The focus of Aspire is to “structure unstructured data”. Aspire is a framework and back-office application platform for building solutions that acquire documents or data records from just about any content source, processing / enriching that content, and then publishing that information to search engines or other content consuming business applications.

Complete and consistent unstructured content and the metadata that supports it are increasingly important to implementing modern user interfaces and next generation content analysis.

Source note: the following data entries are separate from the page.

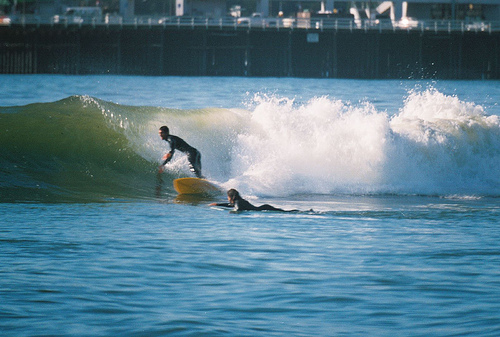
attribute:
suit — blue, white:
[172, 131, 203, 186]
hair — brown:
[224, 183, 241, 206]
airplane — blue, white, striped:
[24, 10, 91, 42]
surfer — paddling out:
[206, 182, 315, 219]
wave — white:
[231, 82, 495, 207]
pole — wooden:
[161, 158, 274, 223]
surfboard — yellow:
[173, 176, 223, 194]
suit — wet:
[170, 132, 215, 179]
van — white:
[211, 2, 268, 27]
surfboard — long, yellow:
[169, 171, 236, 205]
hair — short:
[157, 120, 176, 145]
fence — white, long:
[269, 15, 387, 31]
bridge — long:
[153, 10, 449, 43]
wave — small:
[12, 88, 499, 224]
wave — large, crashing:
[24, 77, 462, 213]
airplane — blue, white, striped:
[350, 7, 429, 32]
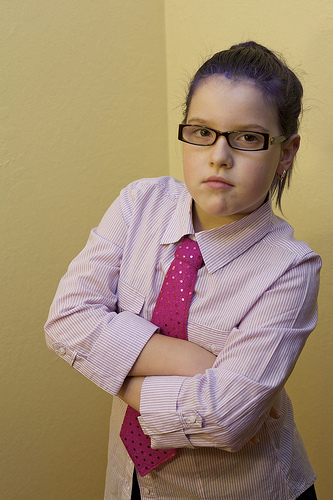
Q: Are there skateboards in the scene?
A: No, there are no skateboards.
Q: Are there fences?
A: No, there are no fences.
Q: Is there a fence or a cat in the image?
A: No, there are no fences or cats.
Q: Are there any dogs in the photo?
A: No, there are no dogs.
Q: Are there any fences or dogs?
A: No, there are no dogs or fences.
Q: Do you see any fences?
A: No, there are no fences.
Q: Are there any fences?
A: No, there are no fences.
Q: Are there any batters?
A: No, there are no batters.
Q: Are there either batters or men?
A: No, there are no batters or men.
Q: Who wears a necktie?
A: The girl wears a necktie.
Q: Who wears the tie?
A: The girl wears a necktie.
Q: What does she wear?
A: The girl wears a tie.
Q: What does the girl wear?
A: The girl wears a tie.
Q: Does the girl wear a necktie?
A: Yes, the girl wears a necktie.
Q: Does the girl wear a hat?
A: No, the girl wears a necktie.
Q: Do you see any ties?
A: Yes, there is a tie.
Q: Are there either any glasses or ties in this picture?
A: Yes, there is a tie.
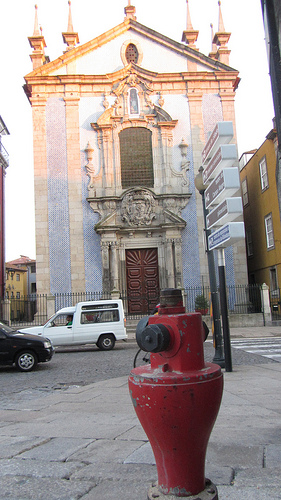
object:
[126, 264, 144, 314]
door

Aspire can acquire documents from various CMS, relational databases, file systems, and many other repository types, both behind the firewall and offered as SaaS. All available metadata is captured along with the document content, including document-level access control lists. This metadata can then be normalized, enriched, combined and reformatted as necessary before submitting to search engines, document repositories, or business analytics applications. Aspire is both search engine and content repository independent, and is in use with a range of leading search products including the Google Search Appliance (GSA), Solr Lucene, Amazon CloudSearch and Microsoft SharePoint / FAST.

Content Processing

The diversity of processes needed to normalize, enrich, combine, divide and reformat content to accomplish the requirements of search and other unstructured information systems is almost as varied as the content itself. Aspire has a rich set of task specific components that can be combined to create larger units of logical processing, that in turn can be linked together to perform complete solutions, we call Content Sources.

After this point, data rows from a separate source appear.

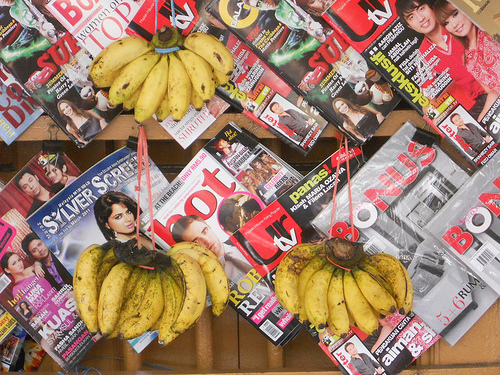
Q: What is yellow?
A: Bananas.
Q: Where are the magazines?
A: Hanging behind the bananas.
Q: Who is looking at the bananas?
A: The photographer.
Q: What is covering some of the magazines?
A: Plastic.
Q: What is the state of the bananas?
A: Starting to turn overripe.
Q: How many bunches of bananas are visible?
A: Three.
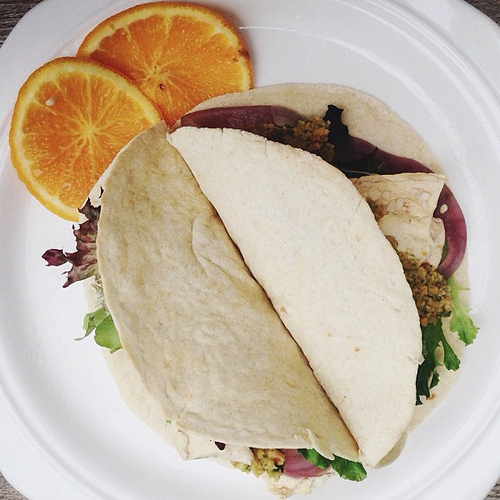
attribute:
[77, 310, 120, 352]
lettuce — green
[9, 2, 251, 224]
oranges — sliced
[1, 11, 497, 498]
plate — white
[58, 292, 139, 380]
lettuce — green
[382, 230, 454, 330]
meat — brown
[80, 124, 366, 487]
tortilla — white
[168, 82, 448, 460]
tortilla — white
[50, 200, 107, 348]
lettuce — purple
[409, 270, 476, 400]
lettuce — green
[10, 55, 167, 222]
orange — round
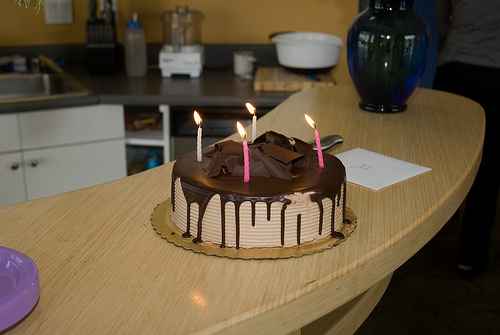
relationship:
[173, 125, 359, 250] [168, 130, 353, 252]
birthday cake in chocolate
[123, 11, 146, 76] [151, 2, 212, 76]
baby bottle by food processor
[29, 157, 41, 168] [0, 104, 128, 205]
hardware on cabinet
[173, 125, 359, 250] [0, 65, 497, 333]
birthday cake on table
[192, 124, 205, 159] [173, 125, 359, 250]
candle on birthday cake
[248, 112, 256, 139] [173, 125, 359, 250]
candle on birthday cake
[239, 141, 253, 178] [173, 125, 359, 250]
candle on birthday cake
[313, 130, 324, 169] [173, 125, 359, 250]
candle on birthday cake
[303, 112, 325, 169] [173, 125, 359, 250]
candle on birthday cake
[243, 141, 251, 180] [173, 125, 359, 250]
candle on birthday cake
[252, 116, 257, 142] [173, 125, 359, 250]
candle on birthday cake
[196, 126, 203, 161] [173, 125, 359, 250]
candle on birthday cake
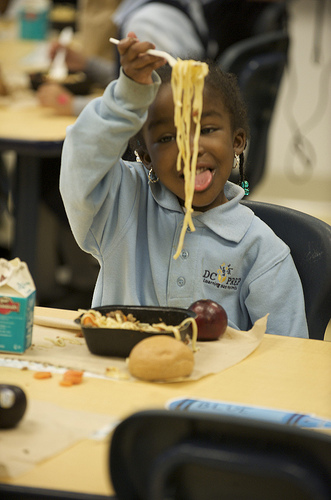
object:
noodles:
[173, 72, 203, 261]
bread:
[127, 336, 194, 383]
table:
[0, 303, 331, 498]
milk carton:
[0, 255, 37, 354]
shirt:
[58, 60, 308, 337]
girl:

Search Technologies’ engineering staff is constantly developing larger units of processing for the clients they serve and publishing them on this wiki in the Applications section for the community to modify and use. The open nature of the Aspire community also supports the development and sharing by engineers outside of Search Technologies.

These new Content Sources are made available as either Groovy Scripts or java components that operate within the Aspire componentized architecture based on OSGi. This makes developing and sharing components and applications across computers, development teams, and organizations a joy. New applications and software updates can be dynamically loaded into running Aspire systems with just a couple of clicks. This is a new deployment paradigm which dramatically improves usability and scalability, while simplifying the administration - and all without losing flexibility.

See also A Brief History of Aspire.

Uses for Aspire

Aspire is being used in many types of customer applications, here are some examples:

  • Enterprise search to enrich content with additional metadata to support advanced navigation.
  • State government information site to extract metadata from OCR files and normalize the data prior to indexing
  • Records management to automatically categorize corporate data as it is migrated into SharePoint where content needs to be aggregated and categorized before searching
  • Legal research to find and analyze content for forward and reverse citations to other content to improve recall and analysis
  • Company intranet to automatically create enterprise wide site maps for browsing style investigation
  • Staffing and recruitment to provide search and match solutions between candidate CVs and job descriptions
  • Federal government information site to intelligently split up large single files pertaining to laws into searchable” chapters and clauses

Aspire is extremely flexible. By pulling the data processing pipelines out of the search engine, Aspire can more easily manipulate content and metadata, can process it in multiple pipelines simultaneously (and over multiple machines), and then feed it to one or more engines for indexing.

Aspire Features

Over time, Aspire has grown to encompass many types of content. In addition to processing documents, Aspire can:

  • Handle Proxy LDAP requests, including:
    • Authenticating users
    • Determining user group membership across a multitude of systems
  • Federate search requests
    • Distribute queries to multiple search engines
    • Merge search results
  • Process streams of tokens, for performing text analytics
    • Entity extraction
    • Latent Semantic Analysis
    • Document vector creation and comparison
    • Topic Analysis

Some other features of Aspire include:

  • Automatic threading of document processing jobs
  • Ability to split document processing jobs into sub jobs, and the management/coordination of those jobs
  • Dynamic configuration changes
  • Dynamic addition of new components
  • Dynamic refresh of component code
  • Rich built-in XML processing methods including XPath and XSLT
  • Hierarchical component configuration
  • Rich and comprehensive web-based administration and control interface
  • Tightly integrated with Maven repositories for sharing and loading component code

These features are described in more detail in Key Concepts and other sections of this wiki.